Tony Hooper

Tony Hooper was the co-founder and a key member of the Strawbs during the group's first five years of existence, from 1967 through 1972. Born into a musical family in 1943, he was drawn to acting as a boy, but he later developed an interest in music. During the mid-'50s, he first made the acquaintance of Dave Cousins at school and discovered, at age 12, that they shared admiration for England's skiffle king, Lonnie Donegan. Out of that shared fandom, they each took up the guitar and formed their first group together, a jug band called the Gin Bottle Four. The band evolved along with the bandmembers' interests, from skiffle and jazz in the early days, and later into blues and folk music; among their early idols were Leadbelly, Pete Seeger, Peggy Seeger, Ewan MacColl, and Ramblin' Jack Elliott.
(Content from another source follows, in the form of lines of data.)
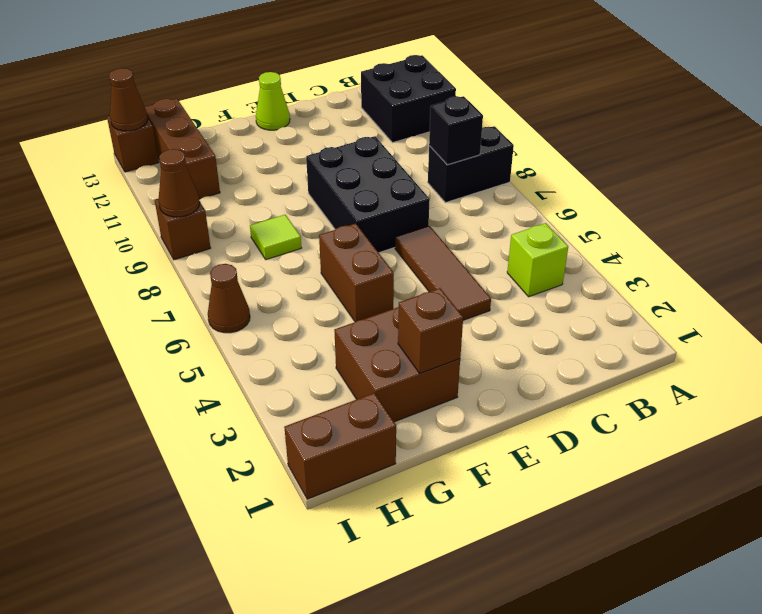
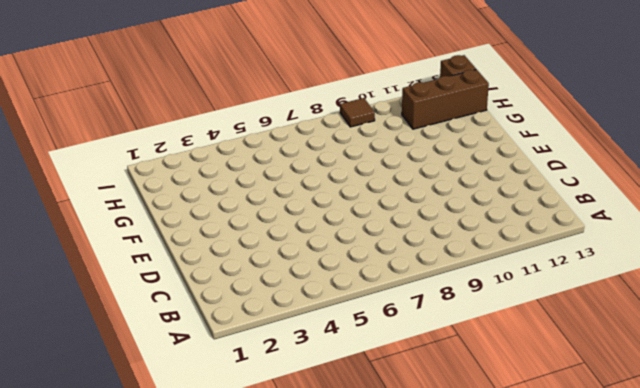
brown tile I9 level 1 -> brown brick I9 level 1
none -> black brick A8:B8 level 1
none -> black brick A11:B12 level 1
none -> lime brick B4 level 1

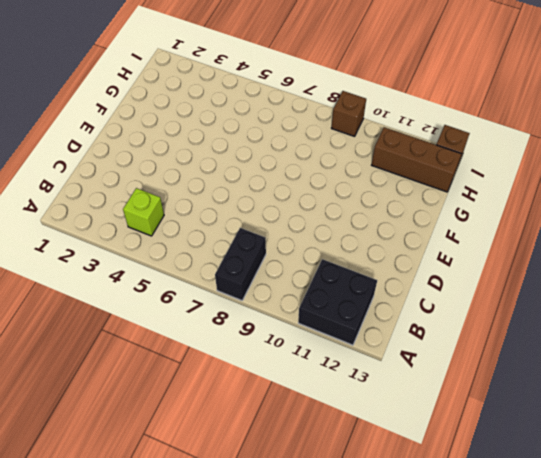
none -> brown tile D4:D6 level 1
none -> black brick D7:E9 level 1
none -> lime cone E13 level 1

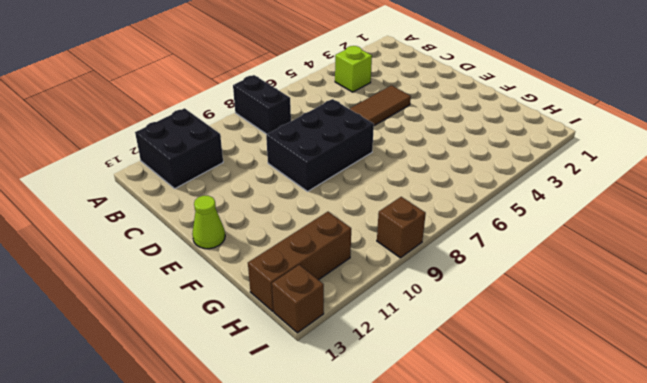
none -> brown brick F2:G3 level 1
none -> brown brick F5:F6 level 1
none -> lime tile G8 level 1

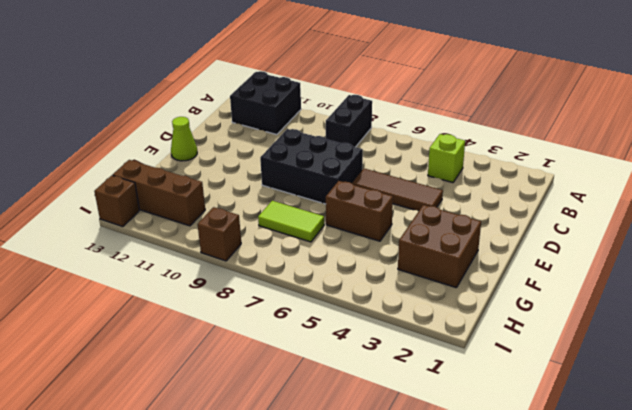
lime tile G7:G8 level 1 -> lime tile G8 level 1
none -> brown brick H1:I1 level 1
none -> brown cone I6 level 1
none -> black brick B8 level 2

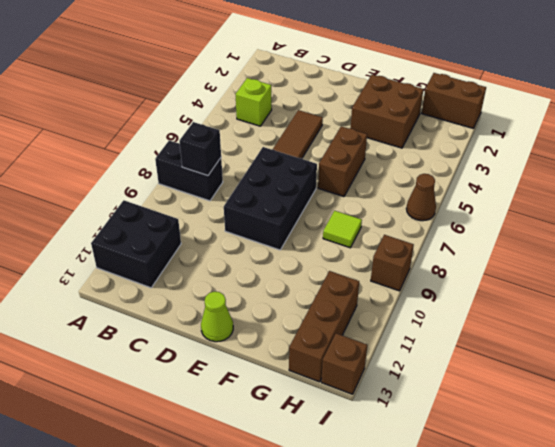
none -> brown brick F2 level 2
none -> brown cone I9 level 2
none -> brown cone I13 level 2

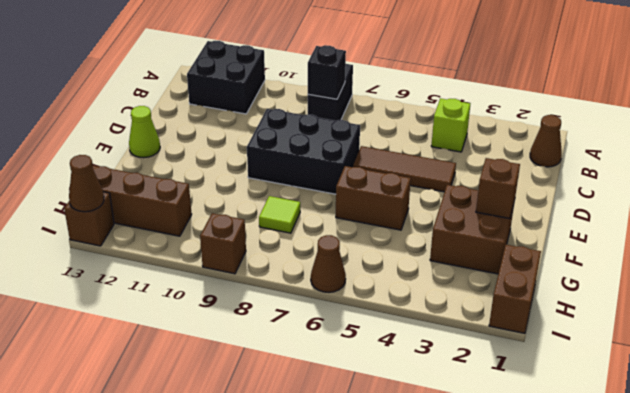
brown cone B1 level 1 -> brown cone I9 level 2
They discovered bluegrass music a little bit later, and out of that interest -- with Cousins taking up the banjo, while Hooper stuck with his guitar -- they plunged into the genre. During the early '60s, Hooper studied electrical engineering and kept his hand in music mostly at Cousins' urging -- they played clubs as a duo when Cousins was back from college in London, and sometime in 1963 he introduced Hooper to Arthur Phillips, a mandolinist who turned their unit into a trio. They finally became a formal group in 1964, on the spur of the moment naming themselves the Strawberry Hill Boys in honor of the London locale, Strawberry Hill, where they were rehearsing.